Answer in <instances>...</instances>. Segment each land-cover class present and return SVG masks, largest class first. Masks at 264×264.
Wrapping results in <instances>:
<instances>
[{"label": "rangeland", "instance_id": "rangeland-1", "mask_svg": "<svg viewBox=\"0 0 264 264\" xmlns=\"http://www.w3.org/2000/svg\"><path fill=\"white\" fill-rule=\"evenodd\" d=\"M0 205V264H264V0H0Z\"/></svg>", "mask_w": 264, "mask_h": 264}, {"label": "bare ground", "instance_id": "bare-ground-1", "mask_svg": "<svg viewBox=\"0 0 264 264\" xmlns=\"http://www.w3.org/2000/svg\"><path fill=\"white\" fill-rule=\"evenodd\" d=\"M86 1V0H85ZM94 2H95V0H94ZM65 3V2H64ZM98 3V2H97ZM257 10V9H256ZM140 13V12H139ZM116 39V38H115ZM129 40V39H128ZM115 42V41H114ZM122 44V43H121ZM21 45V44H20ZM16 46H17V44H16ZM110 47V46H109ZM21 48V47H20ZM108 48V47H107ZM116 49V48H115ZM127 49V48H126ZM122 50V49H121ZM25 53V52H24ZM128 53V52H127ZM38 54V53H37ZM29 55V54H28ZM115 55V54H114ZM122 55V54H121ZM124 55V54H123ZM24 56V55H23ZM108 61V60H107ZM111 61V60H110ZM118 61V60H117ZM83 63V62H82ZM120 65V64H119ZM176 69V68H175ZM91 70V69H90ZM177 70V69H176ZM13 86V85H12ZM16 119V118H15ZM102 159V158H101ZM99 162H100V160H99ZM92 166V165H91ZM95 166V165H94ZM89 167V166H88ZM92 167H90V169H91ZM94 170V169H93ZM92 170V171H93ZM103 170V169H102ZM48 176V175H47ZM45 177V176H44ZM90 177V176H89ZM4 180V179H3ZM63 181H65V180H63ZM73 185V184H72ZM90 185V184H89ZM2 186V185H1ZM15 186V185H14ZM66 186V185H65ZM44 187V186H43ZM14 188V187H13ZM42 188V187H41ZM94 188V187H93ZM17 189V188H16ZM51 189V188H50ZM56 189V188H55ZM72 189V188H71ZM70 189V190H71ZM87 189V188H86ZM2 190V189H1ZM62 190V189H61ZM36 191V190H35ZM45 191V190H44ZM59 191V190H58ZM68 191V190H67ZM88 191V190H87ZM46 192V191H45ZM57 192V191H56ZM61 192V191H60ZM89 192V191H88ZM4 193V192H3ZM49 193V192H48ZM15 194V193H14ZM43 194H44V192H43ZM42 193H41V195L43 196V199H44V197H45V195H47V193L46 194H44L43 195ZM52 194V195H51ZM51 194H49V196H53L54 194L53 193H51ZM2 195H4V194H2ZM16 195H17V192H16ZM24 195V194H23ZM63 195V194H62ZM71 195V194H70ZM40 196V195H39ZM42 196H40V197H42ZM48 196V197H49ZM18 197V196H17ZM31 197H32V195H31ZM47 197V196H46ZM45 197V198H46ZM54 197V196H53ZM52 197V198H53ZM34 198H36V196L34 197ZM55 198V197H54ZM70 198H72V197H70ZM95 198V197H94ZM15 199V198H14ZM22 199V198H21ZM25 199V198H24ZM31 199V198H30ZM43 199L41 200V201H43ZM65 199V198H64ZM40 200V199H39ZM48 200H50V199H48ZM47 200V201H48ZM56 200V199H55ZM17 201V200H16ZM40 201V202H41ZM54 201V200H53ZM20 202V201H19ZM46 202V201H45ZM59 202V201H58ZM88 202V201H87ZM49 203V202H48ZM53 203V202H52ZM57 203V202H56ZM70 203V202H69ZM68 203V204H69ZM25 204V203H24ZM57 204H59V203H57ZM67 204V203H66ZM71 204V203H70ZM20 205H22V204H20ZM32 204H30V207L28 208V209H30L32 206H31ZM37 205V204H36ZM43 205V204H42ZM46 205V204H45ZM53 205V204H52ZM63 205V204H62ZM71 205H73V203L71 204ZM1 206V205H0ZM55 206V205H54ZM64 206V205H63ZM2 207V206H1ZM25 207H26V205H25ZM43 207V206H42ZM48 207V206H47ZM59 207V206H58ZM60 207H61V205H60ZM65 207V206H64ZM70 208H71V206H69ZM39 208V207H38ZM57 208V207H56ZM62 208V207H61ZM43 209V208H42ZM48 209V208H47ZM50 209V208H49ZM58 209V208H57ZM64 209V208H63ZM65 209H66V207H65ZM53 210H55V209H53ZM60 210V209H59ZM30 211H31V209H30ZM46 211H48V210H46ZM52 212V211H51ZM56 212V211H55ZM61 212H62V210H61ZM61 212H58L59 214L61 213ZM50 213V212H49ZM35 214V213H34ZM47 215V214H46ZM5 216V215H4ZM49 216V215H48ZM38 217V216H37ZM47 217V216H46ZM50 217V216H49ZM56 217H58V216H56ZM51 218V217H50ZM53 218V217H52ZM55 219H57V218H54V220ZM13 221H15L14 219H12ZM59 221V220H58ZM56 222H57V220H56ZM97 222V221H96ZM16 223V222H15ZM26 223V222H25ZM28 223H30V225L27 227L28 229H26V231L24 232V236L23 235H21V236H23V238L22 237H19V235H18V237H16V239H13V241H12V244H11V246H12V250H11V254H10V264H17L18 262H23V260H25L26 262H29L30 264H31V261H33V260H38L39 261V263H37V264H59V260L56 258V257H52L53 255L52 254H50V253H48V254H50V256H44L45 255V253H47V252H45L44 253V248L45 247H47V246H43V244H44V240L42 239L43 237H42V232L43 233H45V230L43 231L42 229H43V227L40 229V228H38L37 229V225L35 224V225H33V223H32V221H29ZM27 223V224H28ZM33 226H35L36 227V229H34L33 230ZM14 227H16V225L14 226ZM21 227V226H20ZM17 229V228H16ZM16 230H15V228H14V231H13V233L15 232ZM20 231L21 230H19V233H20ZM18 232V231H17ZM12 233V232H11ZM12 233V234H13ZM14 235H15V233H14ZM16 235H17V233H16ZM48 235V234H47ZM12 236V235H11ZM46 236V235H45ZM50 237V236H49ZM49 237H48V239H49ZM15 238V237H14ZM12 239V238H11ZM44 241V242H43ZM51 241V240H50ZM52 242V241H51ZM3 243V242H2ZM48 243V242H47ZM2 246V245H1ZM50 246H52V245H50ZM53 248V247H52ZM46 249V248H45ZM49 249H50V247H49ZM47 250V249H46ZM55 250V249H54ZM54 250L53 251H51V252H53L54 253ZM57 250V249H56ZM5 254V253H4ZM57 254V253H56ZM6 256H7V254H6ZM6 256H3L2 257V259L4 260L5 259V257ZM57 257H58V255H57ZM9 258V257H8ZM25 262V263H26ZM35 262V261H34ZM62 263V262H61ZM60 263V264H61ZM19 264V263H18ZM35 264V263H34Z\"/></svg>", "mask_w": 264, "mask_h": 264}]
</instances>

══════════

Request – Without omitting anything, output the entries exactly.

Task result –
Answer in <instances>...</instances>. Segment each land-cover class present and return SVG masks, largest class first. Masks at 264×264.
Wrapping results in <instances>:
<instances>
[{"label": "rangeland", "instance_id": "rangeland-1", "mask_svg": "<svg viewBox=\"0 0 264 264\" xmlns=\"http://www.w3.org/2000/svg\"><path fill=\"white\" fill-rule=\"evenodd\" d=\"M0 205V264H264V0H0Z\"/></svg>", "mask_w": 264, "mask_h": 264}, {"label": "bare ground", "instance_id": "bare-ground-1", "mask_svg": "<svg viewBox=\"0 0 264 264\" xmlns=\"http://www.w3.org/2000/svg\"><path fill=\"white\" fill-rule=\"evenodd\" d=\"M86 1V0H85ZM94 2H95V0H94ZM65 3V2H64ZM98 3V2H97ZM257 10V9H256ZM140 13V12H139ZM116 39V38H115ZM129 40V39H128ZM115 42V41H114ZM122 44V43H121ZM21 45V44H20ZM16 46H17V44H16ZM110 47V46H109ZM21 48V47H20ZM108 48V47H107ZM116 49V48H115ZM127 49V48H126ZM122 50V49H121ZM25 53V52H24ZM128 53V52H127ZM38 54V53H37ZM29 55V54H28ZM115 55V54H114ZM122 55V54H121ZM124 55V54H123ZM24 56V55H23ZM108 61V60H107ZM111 61V60H110ZM118 61V60H117ZM83 63V62H82ZM120 65V64H119ZM176 69V68H175ZM91 70V69H90ZM177 70V69H176ZM13 86V85H12ZM16 119V118H15ZM102 159V158H101ZM99 162H100V160H99ZM92 166V165H91ZM95 166V165H94ZM89 167V166H88ZM92 167H90V169H91ZM94 170V169H93ZM92 170V171H93ZM103 170V169H102ZM48 176V175H47ZM45 177V176H44ZM90 177V176H89ZM4 180V179H3ZM63 181H65V180H63ZM73 185V184H72ZM90 185V184H89ZM2 186V185H1ZM15 186V185H14ZM66 186V185H65ZM44 187V186H43ZM14 188V187H13ZM42 188V187H41ZM94 188V187H93ZM17 189V188H16ZM51 189V188H50ZM56 189V188H55ZM72 189V188H71ZM70 189V190H71ZM87 189V188H86ZM2 190V189H1ZM62 190V189H61ZM36 191V190H35ZM45 191V190H44ZM59 191V190H58ZM68 191V190H67ZM88 191V190H87ZM46 192V191H45ZM57 192V191H56ZM61 192V191H60ZM89 192V191H88ZM4 193V192H3ZM49 193V192H48ZM15 194V193H14ZM43 194H44V192H43ZM42 193H41V195L43 196V199H44V197H45V195H47V193L46 194H44L43 195ZM52 194V195H51ZM51 194H49V196H53L54 194L53 193H51ZM2 195H4V194H2ZM16 195H17V192H16ZM24 195V194H23ZM63 195V194H62ZM71 195V194H70ZM40 196V195H39ZM42 196H40V197H42ZM48 196V197H49ZM18 197V196H17ZM31 197H32V195H31ZM47 197V196H46ZM45 197V198H46ZM54 197V196H53ZM52 197V198H53ZM34 198H36V196L34 197ZM55 198V197H54ZM70 198H72V197H70ZM95 198V197H94ZM15 199V198H14ZM22 199V198H21ZM25 199V198H24ZM31 199V198H30ZM43 199L41 200V201H43ZM65 199V198H64ZM40 200V199H39ZM48 200H50V199H48ZM47 200V201H48ZM56 200V199H55ZM17 201V200H16ZM40 201V202H41ZM54 201V200H53ZM20 202V201H19ZM46 202V201H45ZM59 202V201H58ZM88 202V201H87ZM49 203V202H48ZM53 203V202H52ZM57 203V202H56ZM70 203V202H69ZM68 203V204H69ZM25 204V203H24ZM57 204H59V203H57ZM67 204V203H66ZM71 204V203H70ZM20 205H22V204H20ZM32 204H30V207L28 208V209H30L32 206H31ZM37 205V204H36ZM43 205V204H42ZM46 205V204H45ZM53 205V204H52ZM63 205V204H62ZM71 205H73V203L71 204ZM1 206V205H0ZM55 206V205H54ZM64 206V205H63ZM2 207V206H1ZM25 207H26V205H25ZM43 207V206H42ZM48 207V206H47ZM59 207V206H58ZM60 207H61V205H60ZM65 207V206H64ZM70 208H71V206H69ZM39 208V207H38ZM57 208V207H56ZM62 208V207H61ZM43 209V208H42ZM48 209V208H47ZM50 209V208H49ZM58 209V208H57ZM64 209V208H63ZM65 209H66V207H65ZM53 210H55V209H53ZM60 210V209H59ZM30 211H31V209H30ZM46 211H48V210H46ZM52 212V211H51ZM56 212V211H55ZM61 212H62V210H61ZM61 212H58L59 214L61 213ZM50 213V212H49ZM35 214V213H34ZM47 215V214H46ZM5 216V215H4ZM49 216V215H48ZM38 217V216H37ZM47 217V216H46ZM50 217V216H49ZM56 217H58V216H56ZM51 218V217H50ZM53 218V217H52ZM55 219H57V218H54V220ZM13 221H15L14 219H12ZM59 221V220H58ZM56 222H57V220H56ZM97 222V221H96ZM16 223V222H15ZM26 223V222H25ZM28 223H30V225L27 227L28 229H26V231L24 232V236L23 235H21V236H23V238L22 237H19V235H18V237H16V239H13V241H12V244H11V246H12V250H11V254H10V264H17L18 262H23V260H25L26 262H29L30 264H31V261H33V260H38L39 261V263H37V264H59V260L56 258V257H52L53 255L52 254H50V253H48V254H50V256H44L45 255V253H47V252H45L44 253V248L45 247H47V246H43V244H44V240L42 239L43 237H42V232L43 233H45V230L43 231L42 229H43V227L40 229V228H38L37 229V225L35 224V225H33V223H32V221H29ZM27 223V224H28ZM33 226H35L36 227V229H34L33 230ZM14 227H16V225L14 226ZM21 227V226H20ZM17 229V228H16ZM16 230H15V228H14V231H13V233L15 232ZM20 231L21 230H19V233H20ZM18 232V231H17ZM12 233V232H11ZM12 233V234H13ZM14 235H15V233H14ZM16 235H17V233H16ZM48 235V234H47ZM12 236V235H11ZM46 236V235H45ZM50 237V236H49ZM49 237H48V239H49ZM15 238V237H14ZM12 239V238H11ZM44 241V242H43ZM51 241V240H50ZM52 242V241H51ZM3 243V242H2ZM48 243V242H47ZM2 246V245H1ZM50 246H52V245H50ZM53 248V247H52ZM46 249V248H45ZM49 249H50V247H49ZM47 250V249H46ZM55 250V249H54ZM54 250L53 251H51V252H53L54 253ZM57 250V249H56ZM5 254V253H4ZM57 254V253H56ZM6 256H7V254H6ZM6 256H3L2 257V259L4 260L5 259V257ZM57 257H58V255H57ZM9 258V257H8ZM25 262V263H26ZM35 262V261H34ZM62 263V262H61ZM60 263V264H61ZM19 264V263H18ZM35 264V263H34Z\"/></svg>", "mask_w": 264, "mask_h": 264}]
</instances>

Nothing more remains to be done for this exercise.